Alıntı Metin:
#####

# Duyuru > Ya TURAN, Ya ÖLÜM >  Silivri Artık Malta'dır, Bugünü Unutma Ey Türk Milleti!

## bozok

*SİLİVRİ ARTIK MALTA’DIR, BU GüNü UNUTMA EY TüRK MİLLETİ!* 

13 şubat 2011 



*Sanki yıl 16 Mart 1920, İngilizler İstanbul’u işgal ediyor ve tutuklamalar Başlıyor…*

*Bugün 11 şubat 2011, Türk Ordusu’nun Kahramanlar Askerleri birer birer tutuklanıyor…*

*Türk Milleti bu günü Unutma!*

_“…16 Mart 1920 sabah 05.45 sularında İngiliz askerleri araca bindirilmiş iki birlik halinde Beyazıt Direklerarasında bulunan şehzadebaşı 10. Kafkas Tümenine bağlı karargah birliği karakoluna geldiler. Bir araç asker dış güvenliği aldı, diğerleri koğuşunu bastılar. Askerlerin uyuduğu koğuşa giren İngiliz askerleri mızıka ve karargah bölüğü erlerinden beşini ateş açarak öldürdü, onunu yaraladı._

_Harbiye Nazırı Cemal Paşa’nın evi basıldı ve paşa öldürüldü. Harbiye nezareti ablukaya alındı ve İngiliz General Shuttleworth Harbiye nezaretinin kontrolünü eline aldı._

_Meclis-i Mebusan basıldı mebuslardan Albay Kara Vasıf Bey ve Rauf Bey İngiliz askerleri tarafından tutuklandı._

_Telgrafçı Hamdi Bey kendisini tehlikeye atarak İngilizlerin telgrafhaneyi bastığı ana kadar Ankara’ya Mustafa Kemal Paşa dikkatine telgraflarla gelişmeleri bildirdi...”_
*SİLİVRİ ARTIK MALTA’DIR, BU GüNü UNUTMA EY TüRK MİLLETİ!**Malta Sürgünleri…*
Osmanlı İmparatorluğu, Birinci Dünya Savaşı’nda yenildiğini anlayınca, Ekim 1918’de mütareke ister. Mütarekeyi imzalamak görevi, Hüseyin Rauf Bey’e(Rauf Orbay) verilir. Hamidiye kahramanı Rauf Bey, o tarihte Ahmet İzzet Paşa kabinesinin on günlük Bahriye Nazırıdır. Müttefikler adına mütarekeyi imzalamak için de İngiliz Akdeniz Filosu Başkomutanı Amiral Sir Arthur Calthorpe seçilmiştir. İki düşman denizci 26 Ekim 1918 gecesi Limni adasının Mondros limanında buluşurlar1.

#####

Görev Seti:
1. Malta sürgünlerine dair alıntı metne göre mütarekeyi Müttefikler adına imzalamak için kim seçilmiştir?
2. Malta sürgünlerine dair alıntı metni kaldığı yerden sürdürün.

Ham Veri:
#####

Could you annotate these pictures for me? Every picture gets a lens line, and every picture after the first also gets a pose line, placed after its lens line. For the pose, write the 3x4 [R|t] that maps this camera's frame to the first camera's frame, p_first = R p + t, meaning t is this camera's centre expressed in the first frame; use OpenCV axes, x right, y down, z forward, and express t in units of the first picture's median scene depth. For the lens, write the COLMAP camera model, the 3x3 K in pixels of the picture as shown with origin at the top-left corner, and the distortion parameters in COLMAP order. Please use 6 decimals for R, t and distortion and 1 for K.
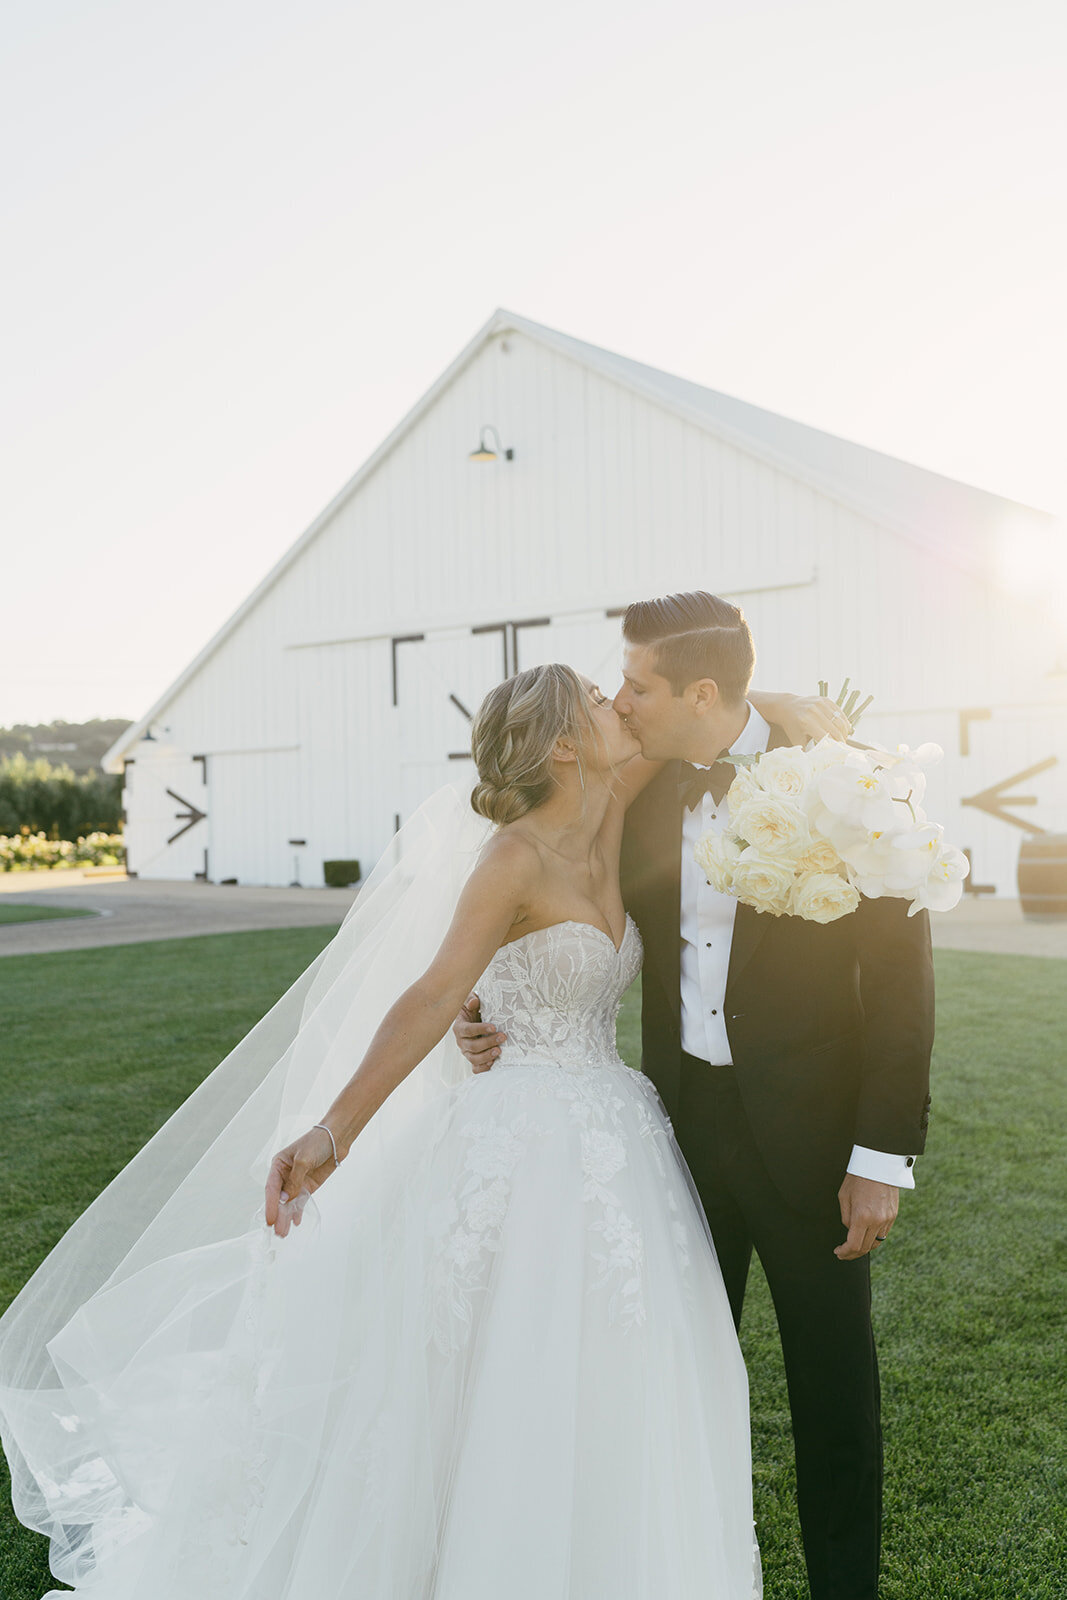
lens RADIAL K [[1533.2, 0, 533.5], [0, 1533.2, 800.0], [0, 0, 1]] dist [-0.012920, 0.017821]
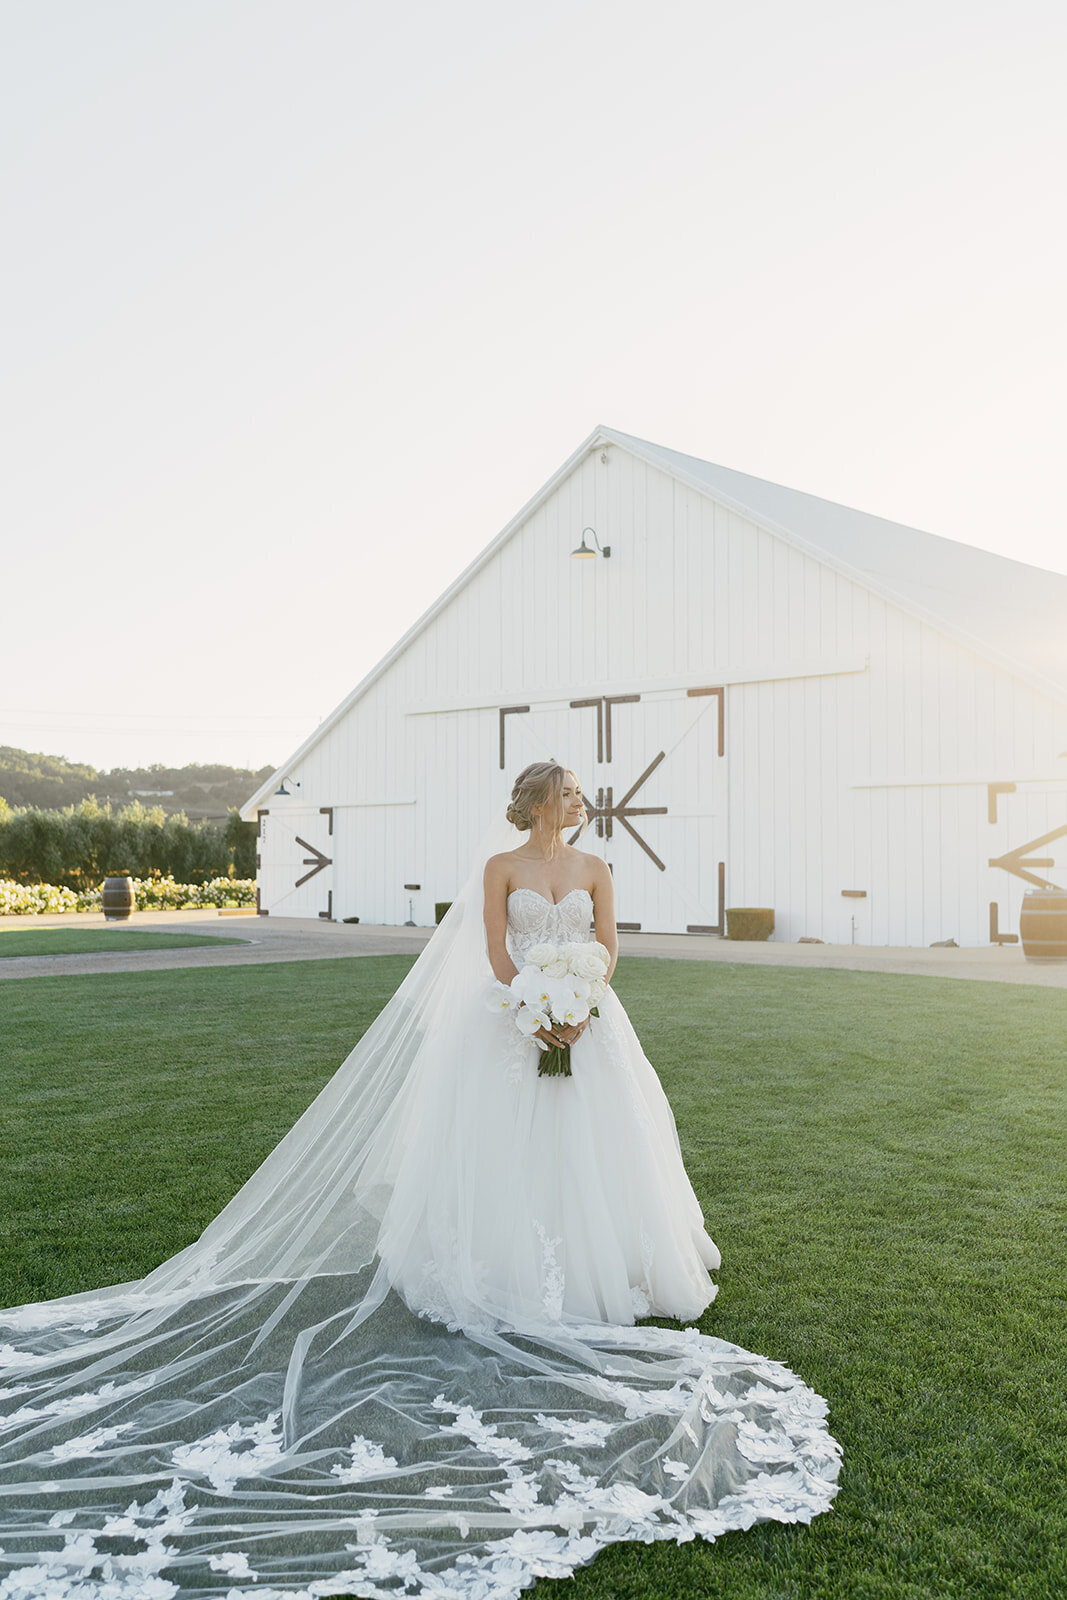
lens RADIAL K [[1567.5, 0, 533.5], [0, 1567.5, 800.0], [0, 0, 1]] dist [-0.001193, -0.000982]
pose [[0.997883, 0.018714, -0.062286, 0.005513], [-0.020867, 0.999201, -0.034092, 0.001104], [0.061598, 0.035319, 0.997476, -0.148706]]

#####

Çözülmüş Görevler:
1. Mütarekeyi Müttefikler adına imzalamak için İngiliz Akdeniz Filosu Başkomutanı Amiral Sir Arthur Calthorpe seçilmiştir.

2.
Amiral Caltrophe, Rauf beyi bir düşman gibi değil, saygıdeğer bir konuk olarak karşılar. Nazik, kibar ve konuksever görünür. Türk heyetini kumandan gemisinin kaptan köşkünde barındırır. Rauf Bey anılarında; *“…bizi güvertede samimi bir tarzda kabul eden Amiral, istirahatımızı sağlamak maksadıyla, geminin kendisine mahsus mevkilerini bize ayırtmak centilmenliğini gösterdi”*, der. Rauf Bey’deki bu iyimserlik ve özlem, genellikle paylaşılır. Türkiye’de iyimserlik oldukça yaygındır.* Mondros Mütarekesi Türk kamuoyuna bir başarı olarak tanıtılır. Osmanlı Parlamentosu, Mütareke anlaşmasını oy birliği ile onaylar. Osmanlı PTT’si, mutlu bir olayı kutlarcasına mütareke için anma pulları çıkarır…*Derken, olaylar bambaşka bir biçimde gelmeye başlar. Rauf beyin iyimser demeçlerinden on gün sonra, 13 Kasım 1918 günü, 55 parçalık bir düşman donanması üanakkale Boğazı’ndan girip Dolmabahçe önünde demirler. Bu büyük armada, 22 İngiliz, 17 İtalyan, 12 Fransız ve 4 Yunan gemisinden oluşmaktadır. Rauf Bey’in Balkan savaşından beri pekiyi tanıdığı Averof Zırhlısı, Yunan gemilerinin başlındadır.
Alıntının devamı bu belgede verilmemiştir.